Dois cidadãos angolanos
relataram esta sexta-feira, (07) no Gabinete do Parlamento Europeu em Lisboa, casos
de violentos abusos de direitos humanos que viveram e testemunharam na região
diamantífera das Lundas, em Angola.
Linda Moisés da Rosa contou que perdeu dois filhos na Lunda Norte, o primeiro soterrado num acidente em que foram vítimas 45 garimpeiros, no dia 5 de Dezembro de 2009, e dois meses depois o segundo “assassinado pelos seguranças nas instalações da empresa diamantífera Sociedade Mineira do Cuango da qual os generais são sócios”.
O relato dos detalhes sobre o
resgate do cadáver do primeiro filho e o assassínio “à catanada” do segundo não
chegou ao fim porque Linda Moisés da Rosa, visivelmente emocionada, acabou por
desmaiar, tendo sido assistida pelo INEM no local.
Os relatos constam do livro
“Diamantes de Sangue”, do jornalista e activista angolano Rafael Marques que
acompanha Linda Moisés Rosa e o regedor (chefe tradicional) Mwana Capenda, da
Lunda Norte, numa deslocação a Portugal, e foram repetidos na sessão “Diamantes, Milionários,
Violência e Pobreza nas Lundas”, promovida pela eurodeputada socialista Ana
Gomes.
Linda Moisés da Rosa e Mwana
Capenda contaram também que nos últimos dias as autoridades angolanas os
tentaram subornar em troca do silêncio e para desistirem da viagem a Portugal.
“Eu sou Mwana Capenda (…) e
fico muito envergonhado quando ouço falar das Lundas. Já estamos cansados, já
multiplicámos as nossas forças, mas o Governo não faz nada”, disse o chefe
tradicional.
“Temos esta riqueza toda, mas
ficamos só com os buracos. Eu, pessoalmente há dias fui perseguido pela polícia
só porque quero falar verdade. Fui ameaçado pela polícia e com pistolas. Se na
verdade temos governos devíamos ter organização e ordem e respeito pelo ser
humano. Mas não temos democracia. Falam da democracia mas nunca cheiramos o
cheiro da democracia”, lamenta Mwana Capenda.
Para o chefe tradicional da
Lunda Norte, a exploração dos diamantes em nada beneficia as populações locais,
que também são vítimas de agressões arbitrárias da polícia e dos militares.

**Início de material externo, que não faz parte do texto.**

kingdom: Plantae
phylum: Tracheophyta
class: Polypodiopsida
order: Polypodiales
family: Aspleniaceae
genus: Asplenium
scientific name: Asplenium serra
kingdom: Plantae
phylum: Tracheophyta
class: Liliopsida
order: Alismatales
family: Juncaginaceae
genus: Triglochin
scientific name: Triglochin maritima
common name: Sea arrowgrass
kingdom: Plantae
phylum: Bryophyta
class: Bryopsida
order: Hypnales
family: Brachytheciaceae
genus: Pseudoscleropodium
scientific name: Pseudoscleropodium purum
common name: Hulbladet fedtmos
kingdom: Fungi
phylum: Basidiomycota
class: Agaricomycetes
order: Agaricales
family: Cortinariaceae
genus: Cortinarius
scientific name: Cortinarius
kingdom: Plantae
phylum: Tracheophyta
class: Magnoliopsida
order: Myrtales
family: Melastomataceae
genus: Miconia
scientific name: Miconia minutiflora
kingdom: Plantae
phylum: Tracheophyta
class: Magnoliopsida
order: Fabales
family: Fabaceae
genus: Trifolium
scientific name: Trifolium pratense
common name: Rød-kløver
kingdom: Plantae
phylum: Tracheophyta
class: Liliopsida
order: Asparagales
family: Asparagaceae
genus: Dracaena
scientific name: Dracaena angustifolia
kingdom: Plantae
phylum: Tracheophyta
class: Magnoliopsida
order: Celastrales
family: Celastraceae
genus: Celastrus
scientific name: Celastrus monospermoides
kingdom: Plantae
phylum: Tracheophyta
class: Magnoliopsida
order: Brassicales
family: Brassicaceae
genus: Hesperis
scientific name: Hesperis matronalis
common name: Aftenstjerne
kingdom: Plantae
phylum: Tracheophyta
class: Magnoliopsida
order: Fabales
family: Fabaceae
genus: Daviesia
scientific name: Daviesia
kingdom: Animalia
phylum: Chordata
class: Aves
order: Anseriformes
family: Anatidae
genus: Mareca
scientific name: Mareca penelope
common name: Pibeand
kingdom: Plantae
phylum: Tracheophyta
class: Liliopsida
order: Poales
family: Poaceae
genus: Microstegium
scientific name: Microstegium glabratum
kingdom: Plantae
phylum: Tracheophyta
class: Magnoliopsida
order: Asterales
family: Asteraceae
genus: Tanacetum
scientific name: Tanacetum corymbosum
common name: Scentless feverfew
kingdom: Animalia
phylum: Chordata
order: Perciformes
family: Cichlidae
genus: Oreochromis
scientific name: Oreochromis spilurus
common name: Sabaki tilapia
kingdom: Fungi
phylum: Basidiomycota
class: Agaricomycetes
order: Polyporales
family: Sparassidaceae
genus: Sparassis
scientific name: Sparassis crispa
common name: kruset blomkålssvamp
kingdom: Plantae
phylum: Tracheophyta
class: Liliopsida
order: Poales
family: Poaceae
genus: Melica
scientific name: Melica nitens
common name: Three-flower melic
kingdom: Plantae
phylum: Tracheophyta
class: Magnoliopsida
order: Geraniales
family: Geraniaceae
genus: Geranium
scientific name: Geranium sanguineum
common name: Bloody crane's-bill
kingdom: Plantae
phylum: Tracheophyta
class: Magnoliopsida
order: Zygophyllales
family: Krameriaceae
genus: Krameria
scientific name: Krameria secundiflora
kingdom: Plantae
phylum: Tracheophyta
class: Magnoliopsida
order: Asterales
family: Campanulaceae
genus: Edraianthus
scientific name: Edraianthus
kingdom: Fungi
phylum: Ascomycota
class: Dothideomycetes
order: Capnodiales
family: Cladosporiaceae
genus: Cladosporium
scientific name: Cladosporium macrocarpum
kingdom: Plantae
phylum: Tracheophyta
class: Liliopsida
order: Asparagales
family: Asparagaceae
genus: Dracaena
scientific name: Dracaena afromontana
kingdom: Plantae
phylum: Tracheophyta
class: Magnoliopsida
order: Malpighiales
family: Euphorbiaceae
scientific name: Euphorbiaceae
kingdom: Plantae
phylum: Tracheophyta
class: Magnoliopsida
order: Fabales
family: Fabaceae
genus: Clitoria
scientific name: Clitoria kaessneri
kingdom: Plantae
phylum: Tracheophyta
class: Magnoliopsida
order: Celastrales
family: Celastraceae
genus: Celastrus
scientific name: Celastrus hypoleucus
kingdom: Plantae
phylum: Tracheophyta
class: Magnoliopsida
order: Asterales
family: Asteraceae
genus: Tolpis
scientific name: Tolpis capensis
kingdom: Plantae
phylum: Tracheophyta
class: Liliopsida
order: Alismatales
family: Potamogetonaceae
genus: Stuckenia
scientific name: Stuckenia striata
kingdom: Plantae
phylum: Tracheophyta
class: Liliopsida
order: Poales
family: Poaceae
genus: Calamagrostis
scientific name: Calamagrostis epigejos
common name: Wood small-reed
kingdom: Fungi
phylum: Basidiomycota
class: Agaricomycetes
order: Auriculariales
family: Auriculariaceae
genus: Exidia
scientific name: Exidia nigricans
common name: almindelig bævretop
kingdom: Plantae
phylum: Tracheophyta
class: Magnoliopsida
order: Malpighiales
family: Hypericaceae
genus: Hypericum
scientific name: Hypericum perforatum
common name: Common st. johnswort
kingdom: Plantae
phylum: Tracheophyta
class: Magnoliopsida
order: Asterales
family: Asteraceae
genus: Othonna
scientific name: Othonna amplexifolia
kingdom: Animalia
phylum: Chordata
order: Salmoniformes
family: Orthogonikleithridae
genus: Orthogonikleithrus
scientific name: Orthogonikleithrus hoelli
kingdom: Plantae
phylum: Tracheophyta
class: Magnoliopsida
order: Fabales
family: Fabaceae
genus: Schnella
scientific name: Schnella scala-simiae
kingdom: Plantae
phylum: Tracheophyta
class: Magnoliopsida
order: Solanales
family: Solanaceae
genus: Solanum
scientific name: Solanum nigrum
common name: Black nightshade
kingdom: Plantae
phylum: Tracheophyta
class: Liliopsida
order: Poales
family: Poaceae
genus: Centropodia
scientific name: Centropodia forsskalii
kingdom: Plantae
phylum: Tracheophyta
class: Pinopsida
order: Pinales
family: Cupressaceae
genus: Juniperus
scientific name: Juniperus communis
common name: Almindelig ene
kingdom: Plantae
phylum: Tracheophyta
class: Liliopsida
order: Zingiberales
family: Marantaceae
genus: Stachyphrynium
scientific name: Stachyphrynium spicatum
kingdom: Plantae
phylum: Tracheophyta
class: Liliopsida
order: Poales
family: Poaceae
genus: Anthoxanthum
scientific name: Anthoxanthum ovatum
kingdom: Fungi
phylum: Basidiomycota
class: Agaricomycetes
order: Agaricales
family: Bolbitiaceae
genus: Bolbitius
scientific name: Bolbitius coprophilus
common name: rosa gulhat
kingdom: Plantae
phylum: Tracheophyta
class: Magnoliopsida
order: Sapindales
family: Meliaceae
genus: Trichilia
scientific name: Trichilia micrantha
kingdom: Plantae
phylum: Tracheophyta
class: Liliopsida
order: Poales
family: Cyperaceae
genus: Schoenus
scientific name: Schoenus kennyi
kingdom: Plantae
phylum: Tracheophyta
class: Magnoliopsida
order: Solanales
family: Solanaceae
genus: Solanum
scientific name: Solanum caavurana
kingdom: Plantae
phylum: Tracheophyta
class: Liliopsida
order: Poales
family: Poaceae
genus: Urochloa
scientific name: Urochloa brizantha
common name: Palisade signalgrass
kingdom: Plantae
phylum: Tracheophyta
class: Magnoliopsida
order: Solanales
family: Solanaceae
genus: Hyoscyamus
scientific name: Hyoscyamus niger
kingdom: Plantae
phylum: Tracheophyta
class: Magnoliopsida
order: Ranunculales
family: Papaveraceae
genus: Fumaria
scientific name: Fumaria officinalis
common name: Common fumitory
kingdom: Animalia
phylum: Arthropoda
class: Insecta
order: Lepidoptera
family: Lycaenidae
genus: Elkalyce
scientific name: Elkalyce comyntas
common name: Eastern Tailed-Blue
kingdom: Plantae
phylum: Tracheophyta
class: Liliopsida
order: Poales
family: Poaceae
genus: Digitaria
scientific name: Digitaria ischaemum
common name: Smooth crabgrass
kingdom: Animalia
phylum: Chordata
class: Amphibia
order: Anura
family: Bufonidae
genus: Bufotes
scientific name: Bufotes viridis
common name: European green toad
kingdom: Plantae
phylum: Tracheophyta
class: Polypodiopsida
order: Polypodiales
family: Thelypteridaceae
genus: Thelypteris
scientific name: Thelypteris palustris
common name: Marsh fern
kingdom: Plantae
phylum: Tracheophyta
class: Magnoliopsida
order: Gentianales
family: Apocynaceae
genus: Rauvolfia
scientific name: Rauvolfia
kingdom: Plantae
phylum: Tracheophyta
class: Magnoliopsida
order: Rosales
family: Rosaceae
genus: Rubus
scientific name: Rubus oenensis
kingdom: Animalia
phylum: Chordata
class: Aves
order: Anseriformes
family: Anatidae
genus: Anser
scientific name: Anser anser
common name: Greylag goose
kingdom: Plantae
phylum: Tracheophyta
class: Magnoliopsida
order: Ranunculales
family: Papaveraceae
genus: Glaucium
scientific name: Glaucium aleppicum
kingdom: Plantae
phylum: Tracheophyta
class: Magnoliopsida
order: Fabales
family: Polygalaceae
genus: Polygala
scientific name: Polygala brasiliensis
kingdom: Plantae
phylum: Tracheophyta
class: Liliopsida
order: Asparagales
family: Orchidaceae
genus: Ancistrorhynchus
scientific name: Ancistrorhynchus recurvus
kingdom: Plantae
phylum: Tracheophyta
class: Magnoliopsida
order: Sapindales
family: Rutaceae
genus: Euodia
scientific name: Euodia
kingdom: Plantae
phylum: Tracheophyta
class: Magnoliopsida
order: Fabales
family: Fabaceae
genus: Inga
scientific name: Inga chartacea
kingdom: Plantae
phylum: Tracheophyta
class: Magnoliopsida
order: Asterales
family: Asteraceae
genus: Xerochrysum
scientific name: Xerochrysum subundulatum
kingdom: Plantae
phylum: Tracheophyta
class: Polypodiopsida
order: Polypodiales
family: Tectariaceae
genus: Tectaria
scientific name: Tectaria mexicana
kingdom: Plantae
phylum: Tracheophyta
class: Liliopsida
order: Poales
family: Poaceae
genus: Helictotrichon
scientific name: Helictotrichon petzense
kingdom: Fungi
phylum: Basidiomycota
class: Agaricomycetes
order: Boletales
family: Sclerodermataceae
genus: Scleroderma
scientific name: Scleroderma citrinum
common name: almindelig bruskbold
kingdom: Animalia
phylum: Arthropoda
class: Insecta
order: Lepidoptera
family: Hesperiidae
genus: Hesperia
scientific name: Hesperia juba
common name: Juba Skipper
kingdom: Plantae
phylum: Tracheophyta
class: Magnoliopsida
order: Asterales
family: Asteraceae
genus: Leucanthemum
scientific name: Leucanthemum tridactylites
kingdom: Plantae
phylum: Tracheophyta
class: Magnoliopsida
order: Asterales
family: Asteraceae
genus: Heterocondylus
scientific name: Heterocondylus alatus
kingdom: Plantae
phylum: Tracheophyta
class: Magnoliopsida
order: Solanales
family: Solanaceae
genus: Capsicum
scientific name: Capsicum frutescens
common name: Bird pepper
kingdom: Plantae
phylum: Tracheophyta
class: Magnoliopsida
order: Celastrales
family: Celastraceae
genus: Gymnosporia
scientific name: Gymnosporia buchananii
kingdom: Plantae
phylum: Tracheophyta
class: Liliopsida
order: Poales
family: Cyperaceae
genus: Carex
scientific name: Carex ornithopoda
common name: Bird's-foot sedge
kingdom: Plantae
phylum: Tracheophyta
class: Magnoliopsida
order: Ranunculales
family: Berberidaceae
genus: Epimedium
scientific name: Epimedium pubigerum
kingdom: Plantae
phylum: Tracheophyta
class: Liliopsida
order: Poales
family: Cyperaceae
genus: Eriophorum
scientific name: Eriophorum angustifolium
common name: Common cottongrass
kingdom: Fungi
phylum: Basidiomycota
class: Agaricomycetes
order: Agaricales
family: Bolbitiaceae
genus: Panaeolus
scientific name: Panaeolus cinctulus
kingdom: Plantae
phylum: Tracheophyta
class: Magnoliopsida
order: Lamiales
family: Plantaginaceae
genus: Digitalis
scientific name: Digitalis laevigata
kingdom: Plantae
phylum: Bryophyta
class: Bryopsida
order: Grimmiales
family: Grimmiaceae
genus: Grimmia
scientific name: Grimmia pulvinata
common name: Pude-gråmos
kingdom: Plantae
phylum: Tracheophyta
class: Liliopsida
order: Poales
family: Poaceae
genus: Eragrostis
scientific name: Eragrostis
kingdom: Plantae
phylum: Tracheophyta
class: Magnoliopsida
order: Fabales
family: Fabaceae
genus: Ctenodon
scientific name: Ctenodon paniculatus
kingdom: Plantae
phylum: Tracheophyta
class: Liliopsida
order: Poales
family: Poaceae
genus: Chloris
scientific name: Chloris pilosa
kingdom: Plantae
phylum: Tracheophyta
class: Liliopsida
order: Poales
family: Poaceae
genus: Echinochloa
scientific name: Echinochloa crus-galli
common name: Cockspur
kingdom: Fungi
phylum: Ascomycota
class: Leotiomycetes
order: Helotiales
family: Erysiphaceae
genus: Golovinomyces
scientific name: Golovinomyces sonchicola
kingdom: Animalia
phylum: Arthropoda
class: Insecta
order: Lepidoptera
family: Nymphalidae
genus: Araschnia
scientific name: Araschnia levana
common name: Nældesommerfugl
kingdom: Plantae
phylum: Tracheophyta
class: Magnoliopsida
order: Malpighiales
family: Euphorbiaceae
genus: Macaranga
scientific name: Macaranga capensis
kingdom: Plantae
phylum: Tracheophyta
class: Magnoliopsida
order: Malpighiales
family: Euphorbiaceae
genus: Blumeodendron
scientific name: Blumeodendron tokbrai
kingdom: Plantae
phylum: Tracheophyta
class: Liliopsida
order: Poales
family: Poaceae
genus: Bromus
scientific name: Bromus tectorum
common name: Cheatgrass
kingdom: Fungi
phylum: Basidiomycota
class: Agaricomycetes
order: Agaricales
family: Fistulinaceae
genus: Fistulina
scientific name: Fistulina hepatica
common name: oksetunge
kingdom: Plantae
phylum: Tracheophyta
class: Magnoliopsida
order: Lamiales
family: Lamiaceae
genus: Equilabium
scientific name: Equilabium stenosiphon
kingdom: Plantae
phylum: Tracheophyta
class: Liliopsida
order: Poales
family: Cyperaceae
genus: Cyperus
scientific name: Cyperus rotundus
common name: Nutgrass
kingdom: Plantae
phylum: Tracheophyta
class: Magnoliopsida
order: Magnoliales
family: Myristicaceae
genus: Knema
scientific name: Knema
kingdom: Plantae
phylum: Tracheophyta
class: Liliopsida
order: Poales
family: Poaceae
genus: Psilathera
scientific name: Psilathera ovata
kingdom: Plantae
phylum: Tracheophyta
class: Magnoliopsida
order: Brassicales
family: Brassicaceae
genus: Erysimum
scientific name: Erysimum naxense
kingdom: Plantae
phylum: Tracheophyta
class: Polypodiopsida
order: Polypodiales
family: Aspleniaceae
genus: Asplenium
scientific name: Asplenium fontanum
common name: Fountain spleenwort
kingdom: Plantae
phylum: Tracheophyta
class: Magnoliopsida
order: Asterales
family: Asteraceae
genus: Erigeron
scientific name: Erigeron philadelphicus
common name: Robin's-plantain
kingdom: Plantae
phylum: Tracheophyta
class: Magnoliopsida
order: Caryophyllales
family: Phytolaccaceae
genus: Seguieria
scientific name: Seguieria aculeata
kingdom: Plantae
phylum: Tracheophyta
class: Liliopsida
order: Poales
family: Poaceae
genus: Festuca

“Não temos casas, não temos
escolas, não temos água, não temos energia. Quem goza da riqueza da minha
terra? Os outros. Isto é matar”, acusou o regedor, acrescentando que se
multiplicam os casos de violações e agressões a mulheres camponesas em “actos
de intimidação” para obrigar as populações a abandonar os terrenos agrícolas
que podem vir a ser no futuro zonas de garimpo.
Segundo Rafael Marques, a
situação de pobreza e de falta de infraestruturas na província é tal que não há
morgues, o que está a fazer com que as populações usem gasolina para “tratar
dos cadáveres”.
“O Governo vai provocar uma
guerra civil. Vamos começar a matar-nos com catanas e paus? Não há deputados,
nem ministros que estão a sofrer como nós. Isto é matar: os nossos filhos não
têm escolas”, acrescentou Mwana Capenda, que diz que Portugal tem obrigação de
intervir, explicando que é preciso vir a Lisboa para “multiplicar forças” em
Angola.
O activista Rafael Marques
explicou também que há um processo neste momento na Bélgica em que uma das
empresas que tinha a “responsabilidade de comprar diamantes nas Lundas” – a
Omega – tinha como parceira uma empresa que foi criada pelo Estado angolano
para compra exclusiva dos diamantes produzidos, “neste caso, por mineiros
ilegais”.
Segundo Rafael Marques, a
Omega está a ser processada porque quando operava em Angola vendia os diamantes
a um preço muito baixo para evitar o pagamento de impostos na Europa, “vendia,
por isso, os diamantes a si própria para não pagar impostos” e quando os
diamantes chegavam à Bélgica eram vendidos pelo mesmo valor para não serem
devidamente taxados.
“Calcula-se que nesta operação
estejam em causa mais de quatro mil milhões de dólares [2,9 mil milhões de
euros, ao câmbio actual] e, como multa, as autoridades belgas aplicaram à Omega
– e neste consórcio a Isabel dos Santos, filha do Presidente José Eduardo dos
Santos, detém 24 por cento – foram obrigados apenas a pagar uma multa de 160
milhões de euros, pela fraude fiscal cometida na Europa”, disse Rafael Marques.